Did you have the royal? Trust me when i say this (i learned the hard way but parted with the L191 before it was too late) they are incredibly messy fish. I would say that my royal plec produced as much waste in a day as the rest of my tank combined. Plecs are quite messy fish anyway but royals are exceptionally so. They also are not really algea eaters and prefer a diet of wood being one of only a few species that actually eat and digest wood. My royal was 3/4" when i bought it, it had to go 8 weeks later as my tanks filtration clearly could not cope with the plecs bio load. The only issue i have ever had with fish exiting the water was when the tank was set too high for a loach which proceeded to jump from the tank in the dead of night and die.
 
As far as I know, the water quality was fine. The oxygen levels may have been low, I recently bought a new filter which is increasing dissolved oxygen levels. I do not think that there was anything wrong with ammonia, as I have never had ammonia problems before. The temperature was between 78*F and 80*F. I am pretty much certain that there was enough food for them. The tank should not have been too small, as it is a ten gallon and the pleco was only about 1 inch long.

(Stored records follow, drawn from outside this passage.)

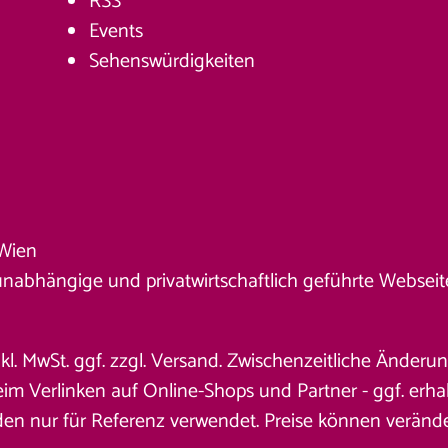
RSS
Events
Sehenswürdigkeiten
Wien
unabhängige und privatwirtschaftlich geführte Webseite. 
nkl. MwSt. ggf. zzgl. Versand. Zwischenzeitliche Änder
 Verlinken auf Online-Shops und Partner - ggf. erhalt
den nur für Referenz verwendet. Preise können veränd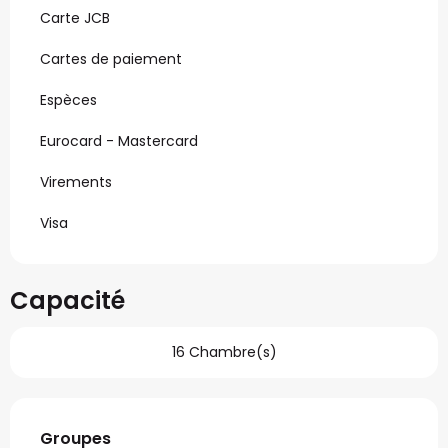
Carte JCB
Cartes de paiement
Espèces
Eurocard - Mastercard
Virements
Visa
Capacité
16 Chambre(s)
Groupes
Groupes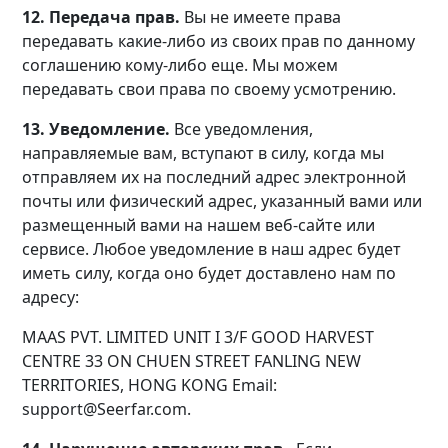
12. Передача прав.
Вы не имеете права
передавать какие-либо из своих прав по данному
соглашению кому-либо еще. Мы можем
передавать свои права по своему усмотрению.
13. Уведомление.
Все уведомления,
направляемые вам, вступают в силу, когда мы
отправляем их на последний адрес электронной
почты или физический адрес, указанный вами или
размещенный вами на нашем веб-сайте или
сервисе. Любое уведомление в наш адрес будет
иметь силу, когда оно будет доставлено нам по
адресу:
MAAS PVT. LIMITED UNIT I 3/F GOOD HARVEST
CENTRE 33 ON CHUEN STREET FANLING NEW
TERRITORIES, HONG KONG Email:
support@Seerfar.com.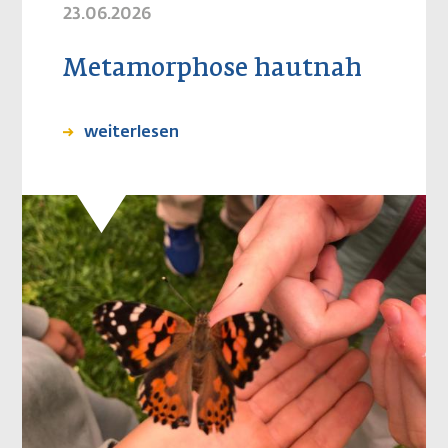
23.06.2026
Metamorphose hautnah
weiterlesen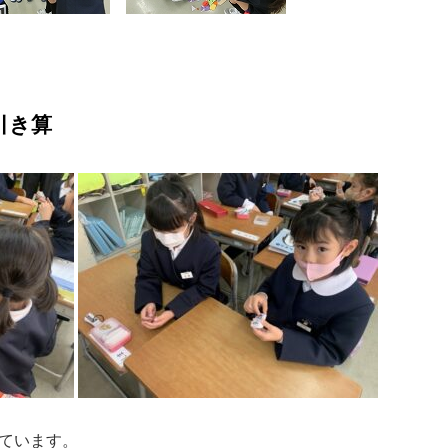
引き算
ています。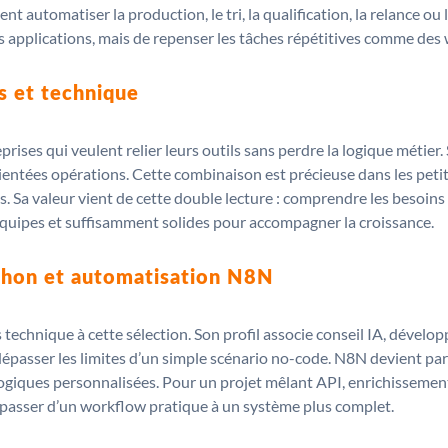
 automatiser la production, le tri, la qualification, la relance ou 
des applications, mais de repenser les tâches répétitives comme de
ss et technique
treprises qui veulent relier leurs outils sans perdre la logique mét
entées opérations. Cette combinaison est précieuse dans les petit
s. Sa valeur vient de cette double lecture : comprendre les besoins
 équipes et suffisamment solides pour accompagner la croissance.
ython et automatisation N8N
 technique à cette sélection. Son profil associe conseil IA, déve
dépasser les limites d’un simple scénario no-code. N8N devient par
logiques personnalisées. Pour un projet mêlant API, enrichissemen
à passer d’un workflow pratique à un système plus complet.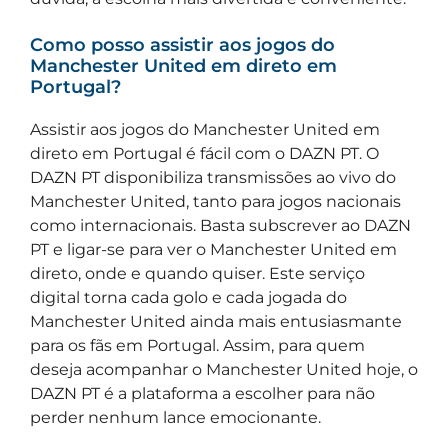
Como posso assistir aos jogos do
Manchester United em direto em
Portugal?
Assistir aos jogos do Manchester United em
direto em Portugal é fácil com o DAZN PT. O
DAZN PT disponibiliza transmissões ao vivo do
Manchester United, tanto para jogos nacionais
como internacionais. Basta subscrever ao DAZN
PT e ligar-se para ver o Manchester United em
direto, onde e quando quiser. Este serviço
digital torna cada golo e cada jogada do
Manchester United ainda mais entusiasmante
para os fãs em Portugal. Assim, para quem
deseja acompanhar o Manchester United hoje, o
DAZN PT é a plataforma a escolher para não
perder nenhum lance emocionante.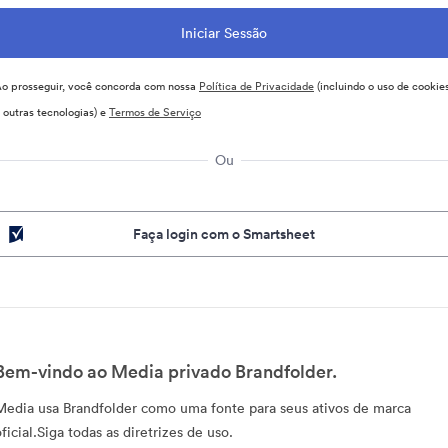
o prosseguir, você concorda com nossa
Política de Privacidade
(incluindo o uso de cookie
 outras tecnologias) e
Termos de Serviço
Ou
Faça login com o Smartsheet
Bem-vindo ao Media privado Brandfolder.
Media usa Brandfolder como uma fonte para seus ativos de marca
ficial.Siga todas as diretrizes de uso.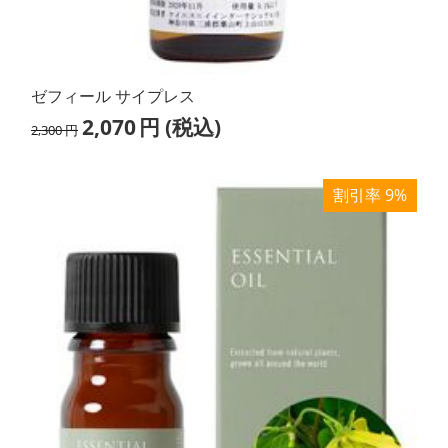
ゼフィール サイプレス
2,070
円
(税込)
2,300
円
割引率 9%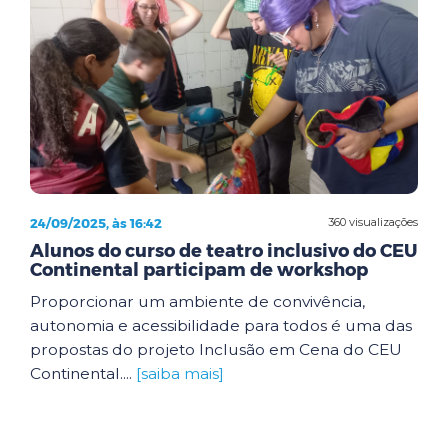
24/09/2025, às 16:42
360 visualizações
Alunos do curso de teatro inclusivo do CEU
Continental participam de workshop
Proporcionar um ambiente de convivência,
autonomia e acessibilidade para todos é uma das
propostas do projeto Inclusão em Cena do CEU
Continental....
[saiba mais]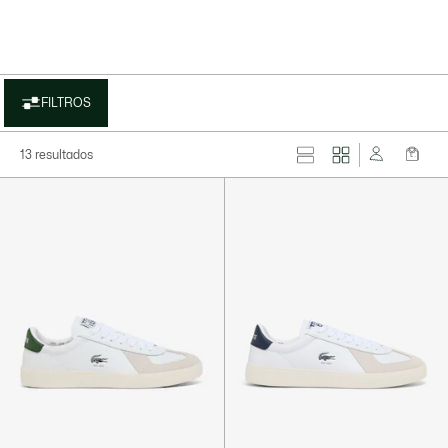
FILTROS
13 resultados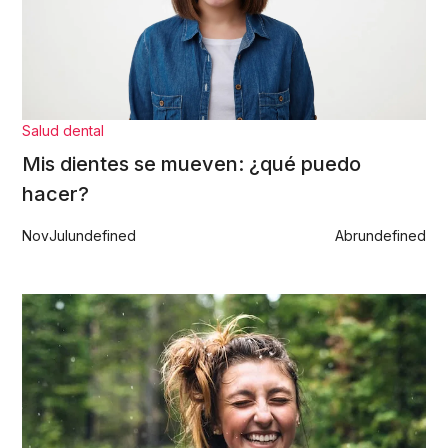
Salud dental
Mis dientes se mueven: ¿qué puedo
hacer?
Nov
Jul
undefined
Abr
undefined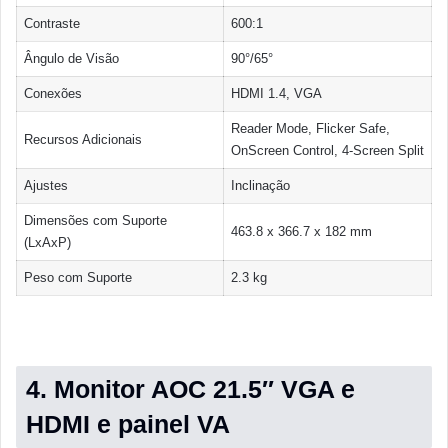
Contraste
600:1
Ângulo de Visão
90°/65°
Conexões
HDMI 1.4, VGA
Reader Mode, Flicker Safe,
Recursos Adicionais
OnScreen Control, 4-Screen Split
Ajustes
Inclinação
Dimensões com Suporte
463.8 x 366.7 x 182 mm
(LxAxP)
Peso com Suporte
2.3 kg
4. Monitor AOC 21.5″ VGA e
HDMI e painel VA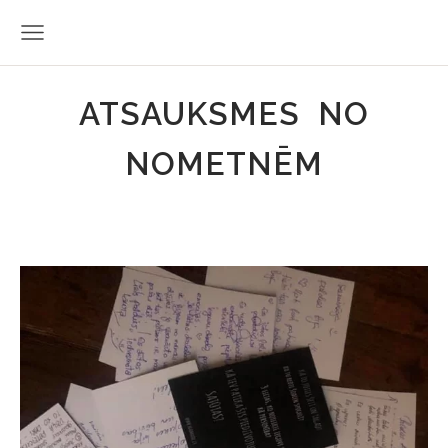
ATSAUKSMES NO
NOMETNĒM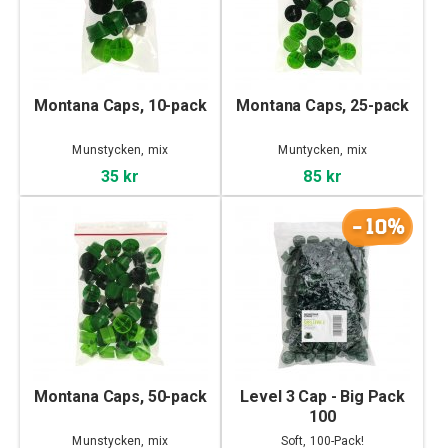
Montana Caps, 10-pack
Montana Caps, 25-pack
Munstycken, mix
Muntycken, mix
35 kr
85 kr
-10%
Montana Caps, 50-pack
Level 3 Cap - Big Pack
100
Munstycken, mix
Soft, 100-Pack!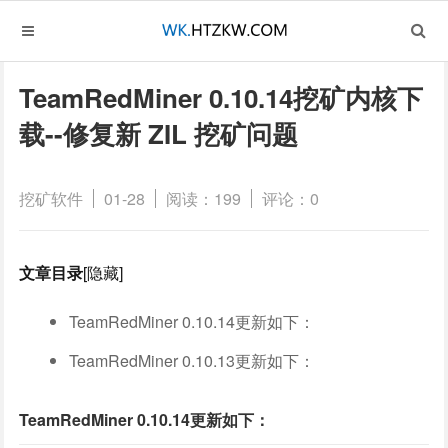
TeamRedMiner 0.10.14挖矿内核下
载--修复新 ZIL 挖矿问题
挖矿软件
01-28
阅读：199
评论：0
文章目录
[隐藏]
TeamRedMiner 0.10.14更新如下：
TeamRedMiner 0.10.13更新如下：
TeamRedMiner 0.10.14更新如下：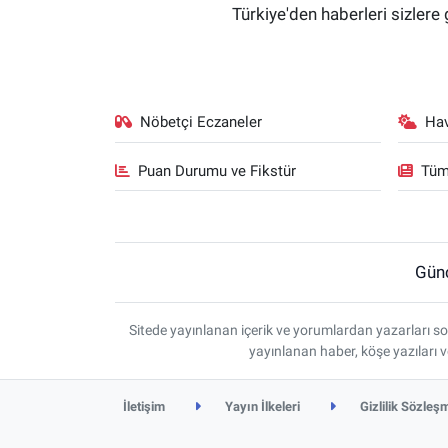
Türkiye'den haberleri sizlere 
Nöbetçi Eczaneler
Ha
Puan Durumu ve Fikstür
Tüm
Gün
Sitede yayınlanan içerik ve yorumlardan yazarları so
yayınlanan haber, köşe yazıları 
İletişim
Yayın İlkeleri
Gizlilik Sözleş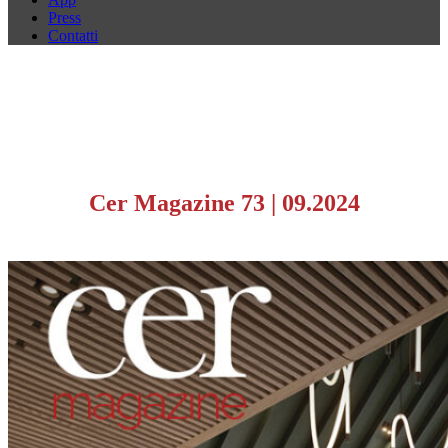
Press
Contatti
Cer Magazine 73
|
09.2024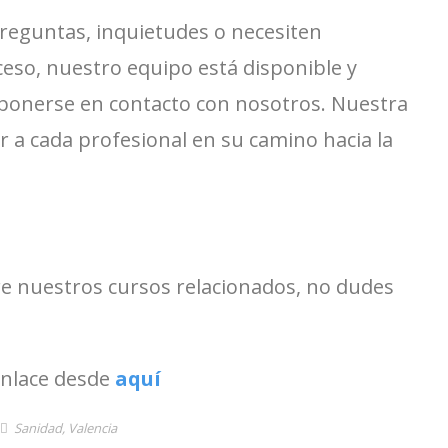
reguntas, inquietudes o necesiten
ceso, nuestro equipo está disponible y
ponerse en contacto con nosotros. Nuestra
r a cada profesional en su camino hacia la
e nuestros cursos relacionados, no dudes
enlace desde
aquí
Sanidad
,
Valencia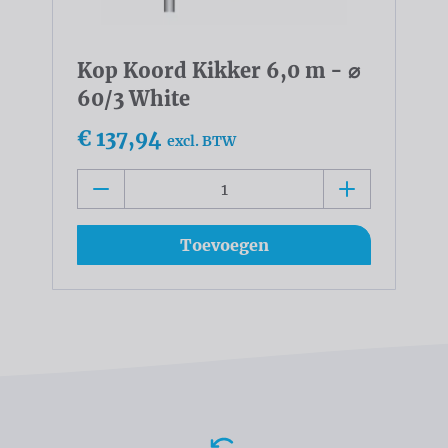
Kop Koord Kikker 6,0 m - ⌀
60/3 White
€ 137,94
excl. BTW
Toevoegen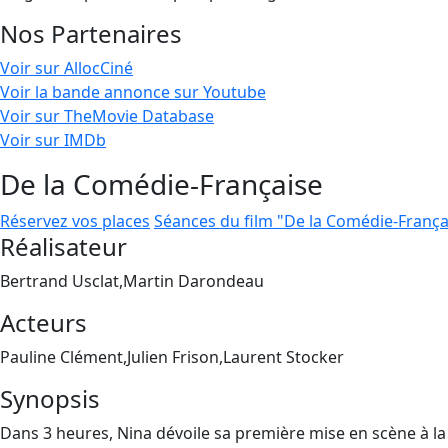
Nos Partenaires
Voir sur AllocCiné
Voir la bande annonce sur Youtube
Voir sur TheMovie Database
Voir sur IMDb
De la Comédie-Française
Réservez vos places
Séances du film "De la Comédie-França
Réalisateur
Bertrand Usclat,Martin Darondeau
Acteurs
Pauline Clément,Julien Frison,Laurent Stocker
Synopsis
Dans 3 heures, Nina dévoile sa première mise en scène à la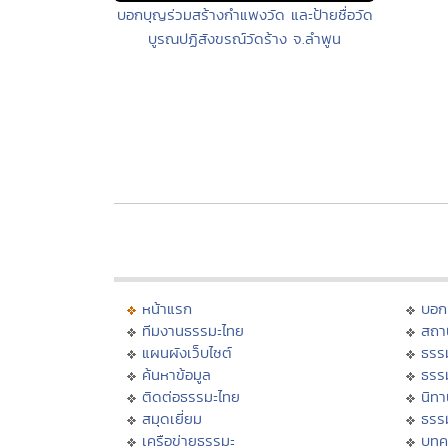
บอกบุญร่วมสร้างกำแพงวัด และป้ายชื่อวัด
บูรณปฏิสังขรณ์วัดร้าง จ.ลำพูน
หน้าแรก
บอก
ทีมงานธรรมะไทย
สถา
แผนผังเว็บไซต์
ธรร
ค้นหาข้อมูล
ธรร
ติดต่อธรรมะไทย
นิทา
สมุดเยี่ยม
ธรร
เครือข่ายธรรมะ
บทค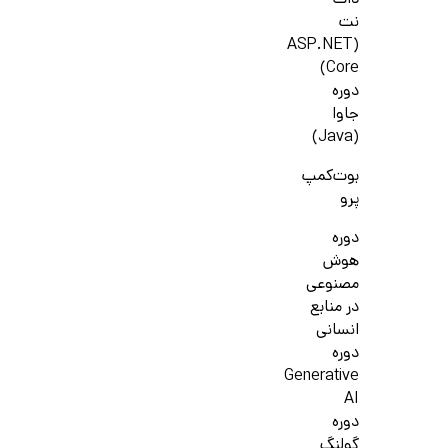
دات
نت
(ASP.NET
Core)
دوره
جاوا
(Java)
بوت‌کمپ
پرو
دوره
هوش
مصنوعی
در منابع
انسانی
دوره
Generative
AI
دوره
گولنگ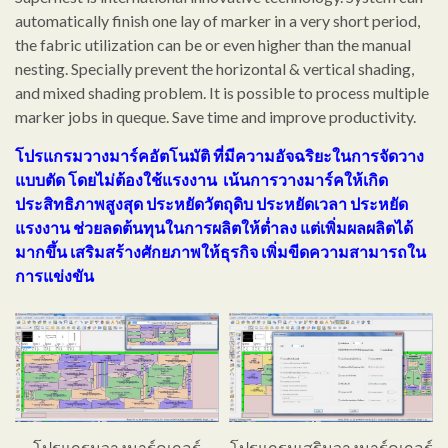
automatically finish one lay of marker in a very short period,
the fabric utilization can be or even higher than the manual
nesting. Specially prevent the horizontal & vertical shading,
and mixed shading problem. It is possible to process multiple
marker jobs in queque. Save time and improve productivity.
โปรแกรมวางมาร์คอัตโนมัติ ที่มีความอัจฉริยะในการจัดวาง
แบบตัด โดยไม่ต้องใช้แรงงาน เน้นการวางมาร์คให้เกิด
ประสิทธิภาพสูงสุด ประหยัดวัตถุดิบ ประหยัดเวลา ประหยัด
แรงงาน ช่วยลดต้นทุนในการผลิตให้ต่ำลง แต่เพิ่มผลผลิตได้
มากขึ้น เสริมสร้างศักยภาพให้ธุรกิจ เพิ่มขีดความสามารถใน
การแข่งขัน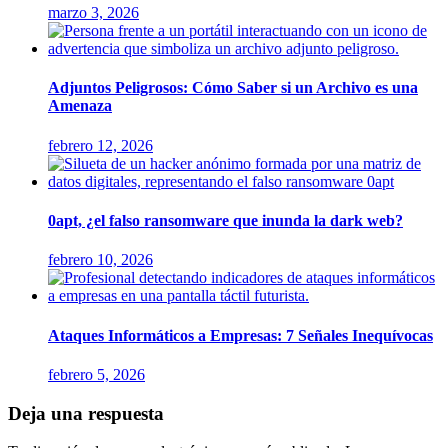
marzo 3, 2026
Adjuntos Peligrosos: Cómo Saber si un Archivo es una
Amenaza
febrero 12, 2026
0apt, ¿el falso ransomware que inunda la dark web?
febrero 10, 2026
Ataques Informáticos a Empresas: 7 Señales Inequívocas
febrero 5, 2026
Deja una respuesta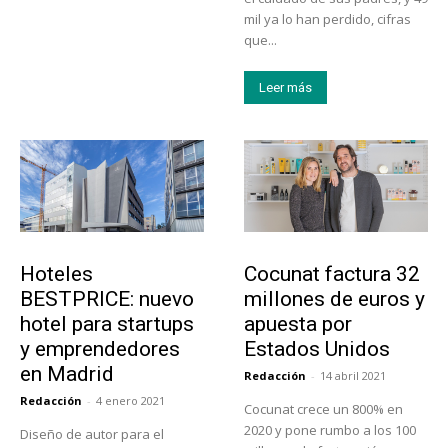
mil ya lo han perdido, cifras
que...
Leer más
Turismo
Emprendedores
Hoteles
Cocunat factura 32
BESTPRICE: nuevo
millones de euros y
hotel para startups
apuesta por
y emprendedores
Estados Unidos
en Madrid
Redacción
-
14 abril 2021
Redacción
-
4 enero 2021
Cocunat crece un 800% en
2020 y pone rumbo a los 100
Diseño de autor para el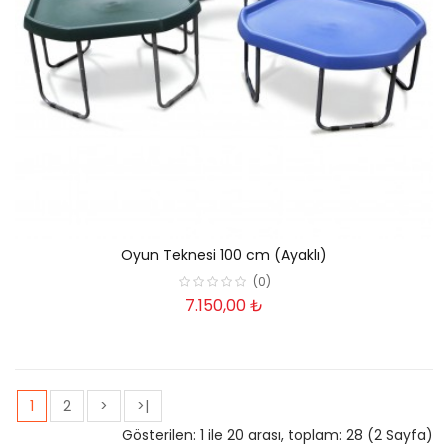
Oyun Teknesi 100 cm (Ayaklı)
(0)
7.150,00 ₺
1
2
>
>|
Gösterilen: 1 ile 20 arası, toplam: 28 (2 Sayfa)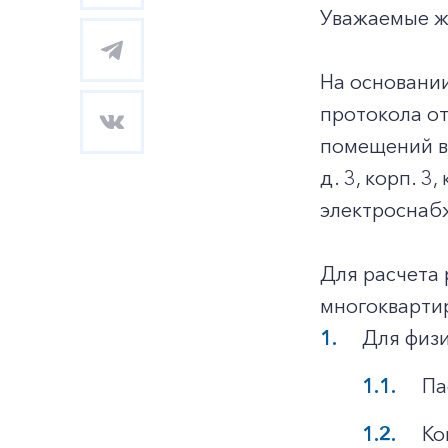
Уважаемые ж
На основани
протокола о
помещений в 
д. 3, корп. 
электроснаб
Для расчета 
многокварти
Для физи
Па
Ко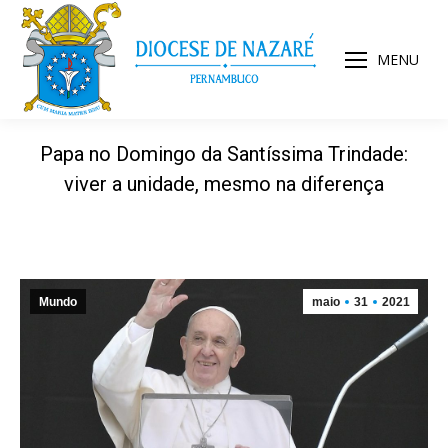
MENU
Papa no Domingo da Santíssima Trindade:
viver a unidade, mesmo na diferença
Mundo
maio
31
2021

That is probably the problem right there.

Did you use your old filter media, or just use all the new stuff for the new filter? If you didnt use the old media, then you will undoubtedly have been getting ammonia build up and possibly nitrite as well.
 
As far as I know, the water quality was fine. The oxygen levels may have been low, I recently bought a new filter which is increasing dissolved oxygen levels. I do not think that there was anything wrong with ammonia, as I have never had ammonia problems before. The temperature was between 78*F and 80*F. I am pretty much certain that there was enough food for them. The tank should not have been too small, as it is a ten gallon and the pleco was only about 1 inch long.


That is probably the problem right there.

Did you use your old filter media, or just use all the new stuff for the new filter? If you didnt use the old media, then you will undoubtedly have been getting ammonia build up and possibly nitrite as well.

+1 thats what i thought.
 
I apologize, I must not have been clear. I only recently added the new filter, I was merely stating that the dissolved oxygen is higher than it was. I apologize for being unclear, or if that was not relevant. Cooper2085, the royal pleco was not mine, it was my friends. The bushynose was mine.
 
I only recently added the new filter, I was merely stating that the dissolved oxygen is higher than it was.

Hi but did you move all your beneficial bacteria (i.e. the filter media) from you old filter to your new one? If not then you un-cycled your tank making it unsafe for your fish.
 
Well, before I had an undergravel filter, and I added an outside power filter. So, no I didnt transfer any filter media, but I did leave my undergravel filter running and have tested for ammonia and found nothing (0ppm).